On Cabbages & Other Traits of Patriarchal Life (by Alex Peters, as performed for Quiet Lightning)

Unsent Letter to a Parallel Universe

I.

Most days I wake up and forget my dreams on purpose. Not that they haunt me or anything. I just don’t think they’re very important.

II.

There is a tribe of Borneo Hunters who practice black magic whenever they want to get rid of an enemy or an old lover who still disturbs their spirits. 

They will take a block of wood fashioned from their enemy’s liking, and they will leave it out in the middle of the forest where it slowly deteriorates, unobserved. Meanwhile it is believed that the enemy, where ever she may be, deteriorates along with it.

III.

I lay with myself a while in bed a lot of the time, wondering if the earth will finally fulfill itself and vanish. 

And I know I’m not alone. My typewriter whispers from the far reaches of the bedroom that I am too serious. I avoid the gaze of my Goethe in the corner, of my Rimbaud in the original that I have never read, of a busted record player languishing beneath the cloying odor of dust. 

IV.

What if the story of the world is no more than a tablet dropped in a glass of water?

V.

I used to wake up to the sound of children playing in fields. I would run away as fast as I could, off each day to some dim region of coffee and neck-ties, whatever the fuck the opposite of Elysian fields is. 

(Remember when we made snow-angels with a ceramic rooster on somebody’s roof in Utah? When we danced all night on a stripper pole in somebody’s party van?)*

VI.
Today I wake up and wonder what time it is instead, even or especially when there is no place for me to be.

VII.

It’s true, I probably indulge in myself too often. Laying bed like a spoiled child, ignoring the responsibility of last night’s dreams. I do not read my Goethe, it’s true. There are no clocks in the house where I live. I do not reach for my phone or worry whether so and so has called today. 
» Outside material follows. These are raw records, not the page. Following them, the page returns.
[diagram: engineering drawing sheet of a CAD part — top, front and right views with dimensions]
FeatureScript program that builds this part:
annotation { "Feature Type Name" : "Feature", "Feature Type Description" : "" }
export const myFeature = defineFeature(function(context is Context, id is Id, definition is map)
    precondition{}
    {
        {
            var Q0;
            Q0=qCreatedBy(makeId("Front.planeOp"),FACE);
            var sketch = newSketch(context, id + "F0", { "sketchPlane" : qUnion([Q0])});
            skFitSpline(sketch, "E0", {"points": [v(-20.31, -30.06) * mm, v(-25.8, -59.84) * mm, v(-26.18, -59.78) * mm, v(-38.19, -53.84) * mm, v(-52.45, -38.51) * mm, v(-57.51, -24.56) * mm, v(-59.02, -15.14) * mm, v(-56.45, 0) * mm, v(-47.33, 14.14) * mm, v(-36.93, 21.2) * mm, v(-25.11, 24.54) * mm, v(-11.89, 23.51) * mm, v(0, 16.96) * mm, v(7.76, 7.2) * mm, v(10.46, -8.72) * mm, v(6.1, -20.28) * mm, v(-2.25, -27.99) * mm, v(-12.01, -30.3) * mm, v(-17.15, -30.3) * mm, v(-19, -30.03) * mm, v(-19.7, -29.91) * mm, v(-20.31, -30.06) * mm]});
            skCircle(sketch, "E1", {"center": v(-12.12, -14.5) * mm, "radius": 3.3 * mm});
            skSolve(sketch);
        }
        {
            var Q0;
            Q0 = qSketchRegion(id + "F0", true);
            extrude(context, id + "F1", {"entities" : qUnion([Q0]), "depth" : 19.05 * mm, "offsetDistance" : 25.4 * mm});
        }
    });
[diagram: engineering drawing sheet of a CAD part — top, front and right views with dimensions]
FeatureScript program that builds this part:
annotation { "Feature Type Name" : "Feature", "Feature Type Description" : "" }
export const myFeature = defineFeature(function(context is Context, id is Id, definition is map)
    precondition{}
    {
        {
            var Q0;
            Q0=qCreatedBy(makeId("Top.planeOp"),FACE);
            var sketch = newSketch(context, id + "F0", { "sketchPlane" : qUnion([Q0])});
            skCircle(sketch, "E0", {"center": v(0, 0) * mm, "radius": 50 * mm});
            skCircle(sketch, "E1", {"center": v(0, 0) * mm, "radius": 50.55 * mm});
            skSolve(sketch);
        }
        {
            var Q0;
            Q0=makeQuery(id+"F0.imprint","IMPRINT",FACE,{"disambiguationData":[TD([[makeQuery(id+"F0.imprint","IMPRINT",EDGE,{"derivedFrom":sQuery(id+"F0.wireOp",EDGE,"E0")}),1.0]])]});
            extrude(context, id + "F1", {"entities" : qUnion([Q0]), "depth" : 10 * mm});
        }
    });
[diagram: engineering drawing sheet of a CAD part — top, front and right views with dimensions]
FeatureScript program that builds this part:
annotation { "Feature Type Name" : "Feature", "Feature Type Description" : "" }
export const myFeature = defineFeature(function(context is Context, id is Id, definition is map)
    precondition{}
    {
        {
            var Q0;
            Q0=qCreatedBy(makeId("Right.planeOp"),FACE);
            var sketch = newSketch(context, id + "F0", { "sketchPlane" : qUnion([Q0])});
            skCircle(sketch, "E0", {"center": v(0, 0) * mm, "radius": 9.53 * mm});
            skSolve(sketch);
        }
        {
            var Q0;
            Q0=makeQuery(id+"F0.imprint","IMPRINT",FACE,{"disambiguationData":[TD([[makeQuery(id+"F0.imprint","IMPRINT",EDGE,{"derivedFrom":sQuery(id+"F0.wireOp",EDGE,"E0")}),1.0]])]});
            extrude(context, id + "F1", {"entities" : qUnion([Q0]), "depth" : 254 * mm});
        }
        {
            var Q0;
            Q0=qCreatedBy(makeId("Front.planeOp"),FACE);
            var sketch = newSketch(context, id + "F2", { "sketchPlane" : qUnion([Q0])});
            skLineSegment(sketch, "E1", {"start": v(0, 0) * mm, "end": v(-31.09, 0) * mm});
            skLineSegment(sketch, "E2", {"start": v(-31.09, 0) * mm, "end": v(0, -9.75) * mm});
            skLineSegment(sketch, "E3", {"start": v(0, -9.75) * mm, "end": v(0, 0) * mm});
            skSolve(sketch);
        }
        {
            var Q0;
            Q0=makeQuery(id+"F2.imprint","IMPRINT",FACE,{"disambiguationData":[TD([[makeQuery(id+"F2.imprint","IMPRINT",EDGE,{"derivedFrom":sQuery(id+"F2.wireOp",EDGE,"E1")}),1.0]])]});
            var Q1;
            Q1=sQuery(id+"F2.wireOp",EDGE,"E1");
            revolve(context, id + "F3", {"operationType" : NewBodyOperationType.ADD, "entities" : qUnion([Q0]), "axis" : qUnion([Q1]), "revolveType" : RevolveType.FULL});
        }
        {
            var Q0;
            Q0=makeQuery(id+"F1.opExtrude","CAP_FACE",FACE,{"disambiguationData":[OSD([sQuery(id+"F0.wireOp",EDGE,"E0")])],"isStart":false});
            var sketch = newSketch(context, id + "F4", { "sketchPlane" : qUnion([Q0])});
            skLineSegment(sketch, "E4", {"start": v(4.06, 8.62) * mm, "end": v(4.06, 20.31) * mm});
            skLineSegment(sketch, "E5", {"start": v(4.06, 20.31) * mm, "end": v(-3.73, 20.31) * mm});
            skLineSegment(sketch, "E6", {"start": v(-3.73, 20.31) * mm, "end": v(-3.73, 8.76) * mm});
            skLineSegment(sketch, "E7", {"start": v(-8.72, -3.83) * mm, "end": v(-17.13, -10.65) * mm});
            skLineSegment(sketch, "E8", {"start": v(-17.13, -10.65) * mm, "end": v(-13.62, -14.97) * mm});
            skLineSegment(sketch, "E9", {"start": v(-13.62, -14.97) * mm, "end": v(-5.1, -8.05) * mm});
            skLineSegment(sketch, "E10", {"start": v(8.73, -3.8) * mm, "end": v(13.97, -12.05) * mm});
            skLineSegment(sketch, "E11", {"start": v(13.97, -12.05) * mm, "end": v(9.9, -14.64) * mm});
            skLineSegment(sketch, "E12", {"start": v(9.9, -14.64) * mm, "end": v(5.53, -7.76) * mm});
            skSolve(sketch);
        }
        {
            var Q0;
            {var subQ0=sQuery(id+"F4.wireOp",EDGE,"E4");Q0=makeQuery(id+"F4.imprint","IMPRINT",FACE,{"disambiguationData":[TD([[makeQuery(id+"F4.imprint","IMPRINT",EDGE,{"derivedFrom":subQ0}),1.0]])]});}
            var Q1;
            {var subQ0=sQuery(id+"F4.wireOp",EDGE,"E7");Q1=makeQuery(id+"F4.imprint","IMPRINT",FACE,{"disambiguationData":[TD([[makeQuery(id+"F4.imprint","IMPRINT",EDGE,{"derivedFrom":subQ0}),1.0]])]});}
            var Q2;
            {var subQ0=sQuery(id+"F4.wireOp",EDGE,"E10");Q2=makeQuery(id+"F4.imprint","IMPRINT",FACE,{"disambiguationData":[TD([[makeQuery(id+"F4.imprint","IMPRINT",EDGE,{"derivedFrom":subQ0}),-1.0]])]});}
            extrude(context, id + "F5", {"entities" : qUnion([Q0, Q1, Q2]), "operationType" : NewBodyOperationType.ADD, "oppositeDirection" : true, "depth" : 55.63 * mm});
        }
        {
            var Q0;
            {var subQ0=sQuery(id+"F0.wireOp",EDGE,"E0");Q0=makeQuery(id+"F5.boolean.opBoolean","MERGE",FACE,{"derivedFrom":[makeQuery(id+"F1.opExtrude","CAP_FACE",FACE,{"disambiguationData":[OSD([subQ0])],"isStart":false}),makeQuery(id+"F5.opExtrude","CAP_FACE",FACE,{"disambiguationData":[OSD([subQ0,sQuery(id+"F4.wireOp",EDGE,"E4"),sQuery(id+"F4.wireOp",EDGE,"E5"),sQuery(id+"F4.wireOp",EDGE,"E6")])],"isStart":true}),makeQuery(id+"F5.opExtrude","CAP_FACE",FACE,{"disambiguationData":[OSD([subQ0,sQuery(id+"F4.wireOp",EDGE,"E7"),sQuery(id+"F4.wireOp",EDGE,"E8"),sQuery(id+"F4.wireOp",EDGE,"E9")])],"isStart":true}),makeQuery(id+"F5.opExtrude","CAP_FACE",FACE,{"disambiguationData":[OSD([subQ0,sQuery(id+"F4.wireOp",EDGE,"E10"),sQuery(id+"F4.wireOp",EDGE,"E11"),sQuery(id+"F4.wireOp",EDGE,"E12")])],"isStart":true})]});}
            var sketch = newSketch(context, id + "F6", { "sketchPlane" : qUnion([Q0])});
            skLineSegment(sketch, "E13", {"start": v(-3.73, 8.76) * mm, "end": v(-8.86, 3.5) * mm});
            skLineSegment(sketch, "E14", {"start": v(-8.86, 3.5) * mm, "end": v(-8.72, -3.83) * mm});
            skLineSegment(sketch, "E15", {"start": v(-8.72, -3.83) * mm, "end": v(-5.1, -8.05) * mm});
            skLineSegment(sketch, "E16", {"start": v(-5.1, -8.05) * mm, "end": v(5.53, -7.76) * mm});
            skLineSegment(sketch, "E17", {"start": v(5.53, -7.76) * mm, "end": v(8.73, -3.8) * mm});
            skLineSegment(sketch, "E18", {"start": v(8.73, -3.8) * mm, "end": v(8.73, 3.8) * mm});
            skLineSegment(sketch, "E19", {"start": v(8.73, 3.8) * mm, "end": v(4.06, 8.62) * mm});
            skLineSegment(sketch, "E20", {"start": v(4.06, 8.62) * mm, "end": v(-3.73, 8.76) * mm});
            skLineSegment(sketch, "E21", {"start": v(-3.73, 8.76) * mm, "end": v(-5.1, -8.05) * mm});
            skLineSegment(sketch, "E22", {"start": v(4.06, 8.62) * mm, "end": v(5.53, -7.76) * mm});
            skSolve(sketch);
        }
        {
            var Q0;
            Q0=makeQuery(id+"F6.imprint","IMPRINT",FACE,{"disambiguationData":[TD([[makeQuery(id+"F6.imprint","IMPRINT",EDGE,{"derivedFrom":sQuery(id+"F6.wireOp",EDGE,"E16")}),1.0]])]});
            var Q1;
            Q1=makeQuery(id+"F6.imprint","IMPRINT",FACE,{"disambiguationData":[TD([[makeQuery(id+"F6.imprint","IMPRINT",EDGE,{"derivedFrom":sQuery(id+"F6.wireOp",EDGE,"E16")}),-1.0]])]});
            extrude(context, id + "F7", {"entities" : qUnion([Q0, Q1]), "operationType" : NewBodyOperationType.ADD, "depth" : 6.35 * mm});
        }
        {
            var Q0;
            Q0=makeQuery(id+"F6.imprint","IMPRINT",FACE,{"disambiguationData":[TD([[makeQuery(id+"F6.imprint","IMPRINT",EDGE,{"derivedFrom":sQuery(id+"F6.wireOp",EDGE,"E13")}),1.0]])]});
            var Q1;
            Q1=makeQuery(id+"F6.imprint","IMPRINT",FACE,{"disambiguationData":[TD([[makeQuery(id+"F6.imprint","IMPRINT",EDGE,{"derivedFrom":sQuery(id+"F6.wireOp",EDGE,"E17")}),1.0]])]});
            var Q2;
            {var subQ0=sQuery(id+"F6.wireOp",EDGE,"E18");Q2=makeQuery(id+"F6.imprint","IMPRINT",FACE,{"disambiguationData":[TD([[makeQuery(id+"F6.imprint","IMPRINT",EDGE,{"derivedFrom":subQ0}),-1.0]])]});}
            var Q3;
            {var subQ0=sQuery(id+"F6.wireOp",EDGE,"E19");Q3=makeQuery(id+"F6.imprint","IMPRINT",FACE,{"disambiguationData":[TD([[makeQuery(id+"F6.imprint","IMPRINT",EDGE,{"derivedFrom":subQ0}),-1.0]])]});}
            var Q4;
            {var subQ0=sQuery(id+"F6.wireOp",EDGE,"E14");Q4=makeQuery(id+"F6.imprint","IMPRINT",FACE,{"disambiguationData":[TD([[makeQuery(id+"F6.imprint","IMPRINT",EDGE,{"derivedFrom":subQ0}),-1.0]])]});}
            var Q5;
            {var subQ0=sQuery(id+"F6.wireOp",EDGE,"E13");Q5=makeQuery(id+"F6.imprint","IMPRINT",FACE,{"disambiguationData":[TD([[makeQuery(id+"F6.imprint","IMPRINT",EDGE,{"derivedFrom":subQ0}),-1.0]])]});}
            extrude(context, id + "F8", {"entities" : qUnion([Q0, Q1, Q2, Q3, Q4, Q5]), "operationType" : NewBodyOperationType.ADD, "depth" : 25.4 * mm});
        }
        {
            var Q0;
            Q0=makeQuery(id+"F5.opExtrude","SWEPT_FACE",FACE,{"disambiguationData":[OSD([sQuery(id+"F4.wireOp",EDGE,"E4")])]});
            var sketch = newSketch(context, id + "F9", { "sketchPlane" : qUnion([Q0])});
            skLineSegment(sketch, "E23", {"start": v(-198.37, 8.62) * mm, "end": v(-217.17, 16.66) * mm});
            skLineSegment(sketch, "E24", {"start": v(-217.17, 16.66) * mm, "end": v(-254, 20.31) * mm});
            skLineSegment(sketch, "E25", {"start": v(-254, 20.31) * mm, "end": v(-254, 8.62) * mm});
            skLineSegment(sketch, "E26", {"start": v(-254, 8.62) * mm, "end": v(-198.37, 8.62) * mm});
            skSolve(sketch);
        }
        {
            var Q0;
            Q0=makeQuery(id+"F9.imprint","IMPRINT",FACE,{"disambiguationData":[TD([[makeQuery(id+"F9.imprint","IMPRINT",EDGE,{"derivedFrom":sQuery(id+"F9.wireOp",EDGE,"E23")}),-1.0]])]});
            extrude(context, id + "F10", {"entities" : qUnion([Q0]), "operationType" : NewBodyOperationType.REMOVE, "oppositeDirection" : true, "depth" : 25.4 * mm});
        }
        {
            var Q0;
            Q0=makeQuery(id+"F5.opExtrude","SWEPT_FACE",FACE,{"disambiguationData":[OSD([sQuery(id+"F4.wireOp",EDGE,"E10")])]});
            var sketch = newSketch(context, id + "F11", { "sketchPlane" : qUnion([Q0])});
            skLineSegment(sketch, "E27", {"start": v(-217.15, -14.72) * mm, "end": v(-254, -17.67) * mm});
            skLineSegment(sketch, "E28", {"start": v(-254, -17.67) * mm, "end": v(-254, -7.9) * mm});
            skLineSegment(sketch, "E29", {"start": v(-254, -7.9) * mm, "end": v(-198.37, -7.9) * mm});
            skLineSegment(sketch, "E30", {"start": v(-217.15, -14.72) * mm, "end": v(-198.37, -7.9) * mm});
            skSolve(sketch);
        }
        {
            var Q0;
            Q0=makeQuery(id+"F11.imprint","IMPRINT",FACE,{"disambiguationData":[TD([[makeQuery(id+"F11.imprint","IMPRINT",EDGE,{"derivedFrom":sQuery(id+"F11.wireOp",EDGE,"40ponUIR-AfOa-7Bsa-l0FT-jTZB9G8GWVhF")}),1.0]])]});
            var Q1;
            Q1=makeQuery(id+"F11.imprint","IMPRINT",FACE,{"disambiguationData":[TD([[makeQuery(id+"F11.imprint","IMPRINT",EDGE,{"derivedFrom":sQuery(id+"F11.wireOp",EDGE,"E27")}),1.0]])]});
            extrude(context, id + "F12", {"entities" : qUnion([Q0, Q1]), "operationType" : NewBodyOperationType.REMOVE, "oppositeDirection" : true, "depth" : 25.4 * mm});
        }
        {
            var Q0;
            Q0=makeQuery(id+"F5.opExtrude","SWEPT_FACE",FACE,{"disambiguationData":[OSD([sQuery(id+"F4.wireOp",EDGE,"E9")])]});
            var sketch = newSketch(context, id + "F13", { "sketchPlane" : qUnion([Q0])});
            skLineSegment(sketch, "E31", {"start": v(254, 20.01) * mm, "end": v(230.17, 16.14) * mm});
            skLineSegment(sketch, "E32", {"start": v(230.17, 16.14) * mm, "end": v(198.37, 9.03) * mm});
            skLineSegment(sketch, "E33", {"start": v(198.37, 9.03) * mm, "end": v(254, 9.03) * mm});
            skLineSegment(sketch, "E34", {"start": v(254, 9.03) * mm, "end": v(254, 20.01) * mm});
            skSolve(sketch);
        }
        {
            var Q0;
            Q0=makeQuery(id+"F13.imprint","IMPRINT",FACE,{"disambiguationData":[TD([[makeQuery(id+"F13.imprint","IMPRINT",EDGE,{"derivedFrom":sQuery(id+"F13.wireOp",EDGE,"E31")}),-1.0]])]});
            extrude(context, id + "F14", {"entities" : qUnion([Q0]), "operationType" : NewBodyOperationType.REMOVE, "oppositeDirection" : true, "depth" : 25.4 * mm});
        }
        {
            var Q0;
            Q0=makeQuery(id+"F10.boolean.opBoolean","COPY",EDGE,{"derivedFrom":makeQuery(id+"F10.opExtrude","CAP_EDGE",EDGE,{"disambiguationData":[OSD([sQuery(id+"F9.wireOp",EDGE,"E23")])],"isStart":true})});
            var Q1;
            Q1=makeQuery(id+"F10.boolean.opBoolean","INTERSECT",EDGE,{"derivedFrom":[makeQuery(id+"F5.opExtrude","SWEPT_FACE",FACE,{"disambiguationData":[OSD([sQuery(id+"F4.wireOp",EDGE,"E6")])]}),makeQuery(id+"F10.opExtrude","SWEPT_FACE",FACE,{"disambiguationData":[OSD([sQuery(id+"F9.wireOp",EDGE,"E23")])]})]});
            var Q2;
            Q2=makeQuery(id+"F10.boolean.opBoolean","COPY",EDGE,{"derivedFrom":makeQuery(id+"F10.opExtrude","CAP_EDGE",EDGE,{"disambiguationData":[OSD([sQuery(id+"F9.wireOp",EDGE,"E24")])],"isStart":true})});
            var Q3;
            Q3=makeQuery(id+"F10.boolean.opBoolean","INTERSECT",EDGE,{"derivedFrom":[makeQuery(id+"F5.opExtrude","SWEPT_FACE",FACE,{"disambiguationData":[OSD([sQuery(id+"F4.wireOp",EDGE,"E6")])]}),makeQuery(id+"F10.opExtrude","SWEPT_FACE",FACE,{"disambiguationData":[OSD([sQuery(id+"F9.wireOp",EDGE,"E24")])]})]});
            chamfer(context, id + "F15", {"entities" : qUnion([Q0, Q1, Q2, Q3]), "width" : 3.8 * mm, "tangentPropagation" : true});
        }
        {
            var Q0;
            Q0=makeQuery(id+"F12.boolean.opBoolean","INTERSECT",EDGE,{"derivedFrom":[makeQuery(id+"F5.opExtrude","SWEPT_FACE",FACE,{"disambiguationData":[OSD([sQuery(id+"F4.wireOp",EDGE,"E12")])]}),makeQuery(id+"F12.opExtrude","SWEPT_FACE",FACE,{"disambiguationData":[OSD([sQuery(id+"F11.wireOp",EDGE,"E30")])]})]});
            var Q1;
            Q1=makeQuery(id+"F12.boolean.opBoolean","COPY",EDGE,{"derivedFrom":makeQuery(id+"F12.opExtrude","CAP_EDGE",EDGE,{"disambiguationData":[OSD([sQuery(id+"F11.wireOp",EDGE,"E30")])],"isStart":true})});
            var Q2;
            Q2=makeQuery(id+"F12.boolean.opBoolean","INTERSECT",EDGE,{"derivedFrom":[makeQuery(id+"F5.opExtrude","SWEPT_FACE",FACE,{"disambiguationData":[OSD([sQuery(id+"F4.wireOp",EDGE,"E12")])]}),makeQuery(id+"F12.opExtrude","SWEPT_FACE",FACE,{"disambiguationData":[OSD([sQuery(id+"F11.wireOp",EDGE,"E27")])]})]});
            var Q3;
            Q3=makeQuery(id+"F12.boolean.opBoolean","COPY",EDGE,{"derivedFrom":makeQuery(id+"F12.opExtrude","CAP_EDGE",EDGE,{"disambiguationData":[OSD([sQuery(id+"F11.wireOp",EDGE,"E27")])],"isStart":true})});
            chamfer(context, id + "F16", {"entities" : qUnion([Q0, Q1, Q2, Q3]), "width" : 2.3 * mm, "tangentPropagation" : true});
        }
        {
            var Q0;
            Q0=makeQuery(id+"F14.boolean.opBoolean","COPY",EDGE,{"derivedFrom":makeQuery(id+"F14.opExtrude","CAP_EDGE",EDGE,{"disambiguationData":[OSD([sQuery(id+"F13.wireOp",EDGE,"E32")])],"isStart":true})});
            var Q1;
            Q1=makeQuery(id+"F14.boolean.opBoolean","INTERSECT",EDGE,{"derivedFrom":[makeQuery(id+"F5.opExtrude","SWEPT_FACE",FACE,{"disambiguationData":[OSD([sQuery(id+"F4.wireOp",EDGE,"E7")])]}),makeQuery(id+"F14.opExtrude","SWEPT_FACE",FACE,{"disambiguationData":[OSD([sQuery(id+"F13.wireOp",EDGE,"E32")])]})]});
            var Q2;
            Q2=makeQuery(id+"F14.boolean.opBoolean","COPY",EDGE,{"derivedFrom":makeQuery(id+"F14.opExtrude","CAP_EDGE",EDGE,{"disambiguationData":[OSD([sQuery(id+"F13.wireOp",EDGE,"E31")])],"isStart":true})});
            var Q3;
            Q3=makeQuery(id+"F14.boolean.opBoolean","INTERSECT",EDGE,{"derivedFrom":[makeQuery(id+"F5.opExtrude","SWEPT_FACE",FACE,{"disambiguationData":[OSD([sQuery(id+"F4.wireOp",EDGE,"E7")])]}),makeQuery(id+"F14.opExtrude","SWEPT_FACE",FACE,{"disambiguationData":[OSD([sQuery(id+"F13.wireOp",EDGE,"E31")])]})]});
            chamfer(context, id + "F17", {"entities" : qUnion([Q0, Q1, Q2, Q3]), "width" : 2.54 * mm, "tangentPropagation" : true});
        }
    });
But it happens sometimes that a nursery rhyme or a tango will take shape out of the silence. It never makes much sense, not even to me, and they are not very original lyrics. Still, it always reminds me that there is maybe no such thing as tomorrow, and as long as my heart is going to behave like a sick child I better give it everything it asks for.

VIII.

What I want to send you is too big for the postman. (I would love to visit you in Brooklyn.)


*Originally there was a phrase in this that was cribbed from Goethe’s Werther – making a liar out of me in stanzas III and VI. But now I can’t remember what phrase it was that may have drove me to this entire madness to begin with. So here is another phrase or two from my Goethe, taken at random:

…There are times where I feel so vividly how Penelope’s impudent suitors slaughter oxen and swine, cut them up, and roast them. There is nothing that could fill me so completely with a quiet, genuine feeling as those traits of patriarchal life which I, thank God, can weave into my kind of life without affectation.

How fortunate it is for me that my heart can feel the plain, naive delight of the man who puts on the table a cabbage that he has grown himself, and for whom it is not merely the vegetable, but all the good days, the fine morning when he planted it, the pleasant evenings when he watered it, taking his pleasure in its thriving growth–that he enjoys again in one comprehensive moment.

IX. *The Great Salt Lake in Utah is only thirteen feet deep. 

(In my heart of hearts, I still believe that one day a cabbage can be more than a cabbage.)